Das Publikum sieht ein Kaleidoskop an Frauenrollen, teils scheinbar diametral entgegengesetzt, jedoch immer verbunden in ihrem geschlechtsspezifischen Konstrukt der Gesellschaft(en).

Es gibt viel Raum für Entwicklung, auch das macht diesen Film so spannend und berührend. Selbst Forroukh, ihr viel älterer Ehemann, gefangen in seiner starren Haltung, erlebt eine Entwicklung, stellt sich in Frage, öffnet sich in seiner Liebe zu Pari – kurz vor einer großen endgültigen Reise, die er alleine antreten wird.

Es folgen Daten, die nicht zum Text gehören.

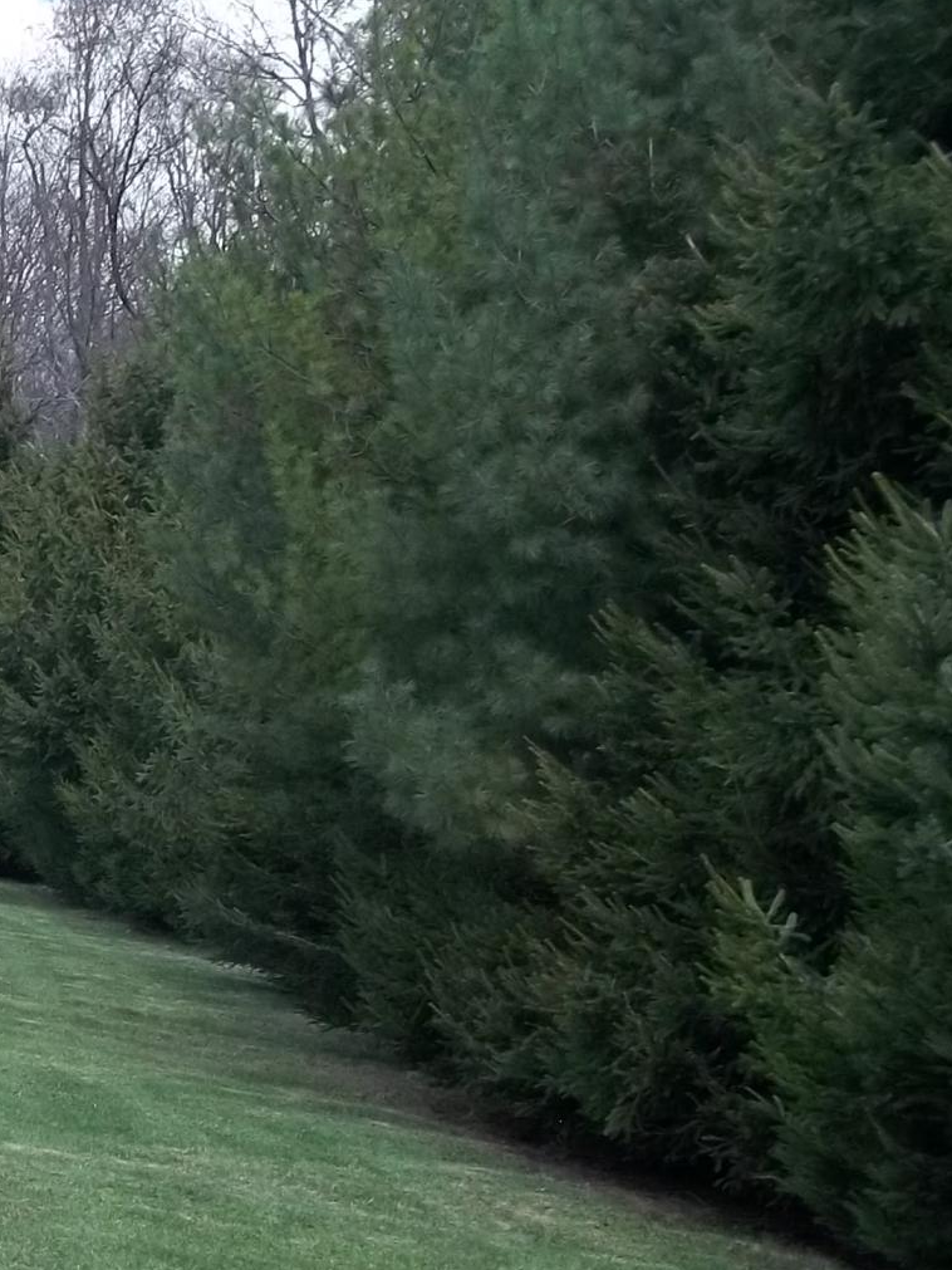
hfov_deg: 13.7
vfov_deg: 20.5
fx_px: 3484
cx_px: -816
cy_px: 980
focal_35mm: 95
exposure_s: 1/80
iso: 80
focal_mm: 5.7
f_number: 8.8
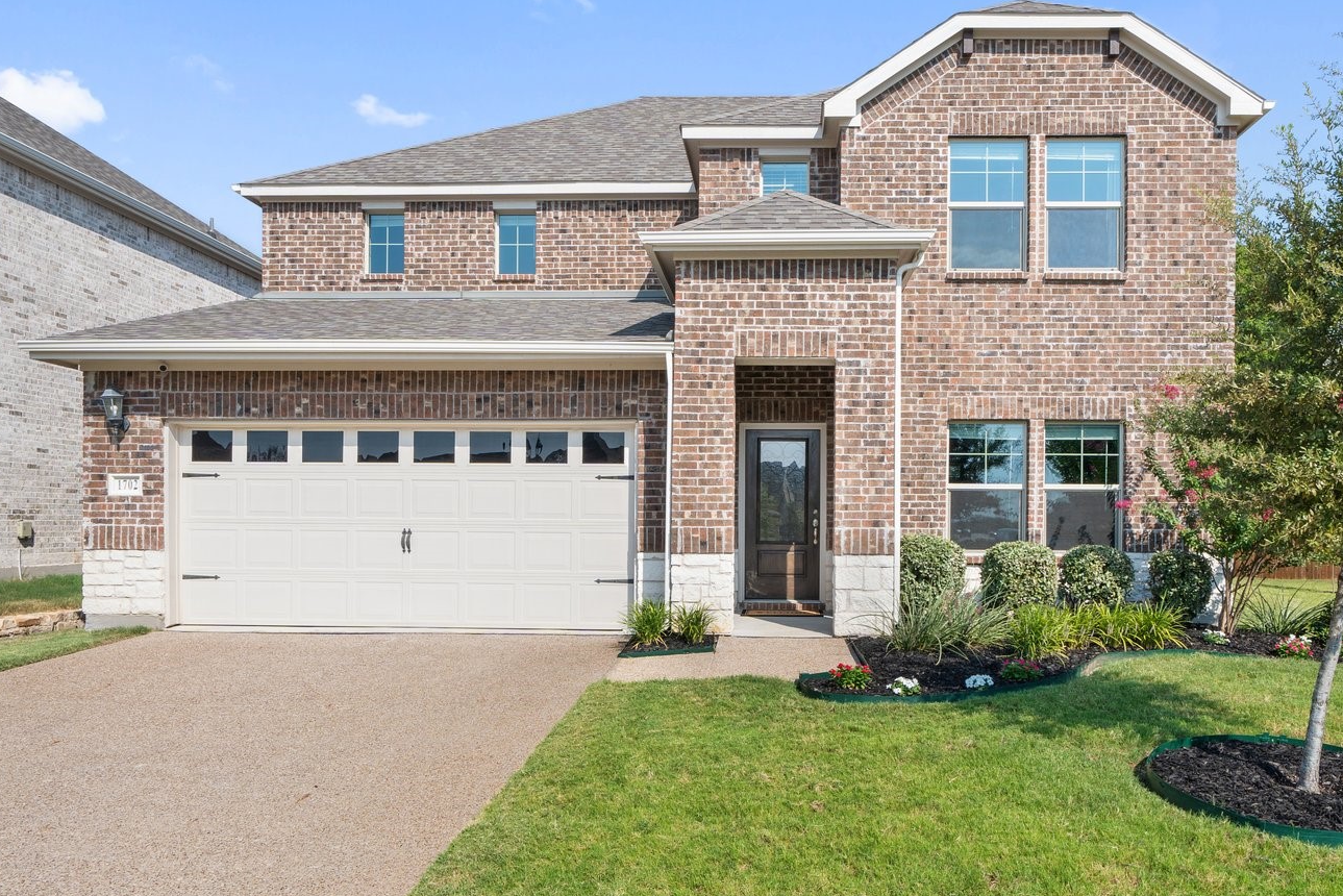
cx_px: 752
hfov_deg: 67.1
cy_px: 527
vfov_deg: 47.7
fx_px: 1007
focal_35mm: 27
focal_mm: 17
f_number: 10
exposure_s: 1/30
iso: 100
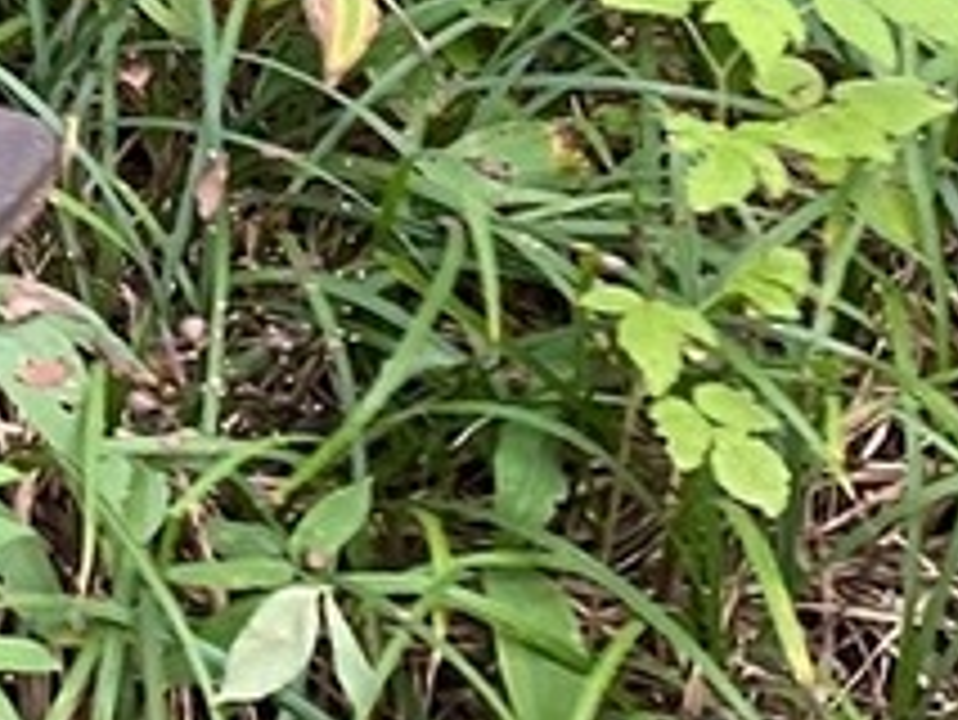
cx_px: -9
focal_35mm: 125
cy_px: -711
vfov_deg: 10.8
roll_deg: +1.7
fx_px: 3461
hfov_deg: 15.5
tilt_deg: -18.0
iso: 200
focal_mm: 4.25
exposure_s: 1/60
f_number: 1.8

Was haben Anarchie und Sufismus gemeinsam, wie konnten sie zusammen den uns unbekannten Babac so inspirieren? Eine wichtige Spur für Pari ist das Blatt, herausgerissen aus einem Buch im Zimmer ihres Sohnes. Auf der einen Seite steht das Gedicht, auf der anderen Seite das A mit dem Kreis, Symbol der Anarchie.

Beide Ideen vereint eine tiefe Leidenschaft und der Wille zur Freiheit und zum sinnvollen Leben. Der Sinn des Lebens wird dabei auch im Miteinander verortet, in der Gleichberechtigung der Menschen in der Gemeinschaft, "unabhängig von Hautfarbe, Geschlecht, Sprache, sozialer Herkunft, sexueller Orientierung und so weiter …" .

Aber nein, hier mag der Wunsch die Mutter des Gedankens gewesen sein, denn bei aller Liebe zum Leben und zur Liebe ist der Sufismus doch nur ein mystischer Zweig einer der drei großen monotheistischen Religionen. Das prädestiniert ihn bedauerlicherweise nicht zur Wiege eines der grundsätzlichen Menschenrechte. Dieses lässt sich dann doch eher in den Ideen der Anarchie von zum Beispiel Emma Goldmann finden.

Handelt es sich also um etwas sich Ergänzendes? Spiritualität und selbst organisiertes gutes Leben für alle und mit allen?

Was passiert, wenn unsere Sehnsucht nach einer Liebe uns unser gewohntes Leben nicht mehr leben lässt? Was, wenn der geliebte Mensch, nach dem wir uns so sehnen, unauffindbar ist? Kann die Suche einer Mutter nach ihrem Sohn zu einer Suche nach sich selbst werden?

Dies waren die Fragen, die Siamak Etemadi, der seit 1995 in Athen lebt, bewegten, diesen intensiven und spannenden Film zu machen: "Pari ist eine Geschichte über Liebe und Sehnsucht, Trennung und Suche. So, wie die persischen Gedichte der Sufis es beschreiben, hoffe ich, dass auch dies eine Geschichte von Wiedergeburt und Neubeginn ist. Pari ist der Name meiner Mutter."

Manch einer möchte Pari begleiten auf ihrem Schiff – aber sie wird ihren Weg alleine finden, ohne Zuschauer*innen.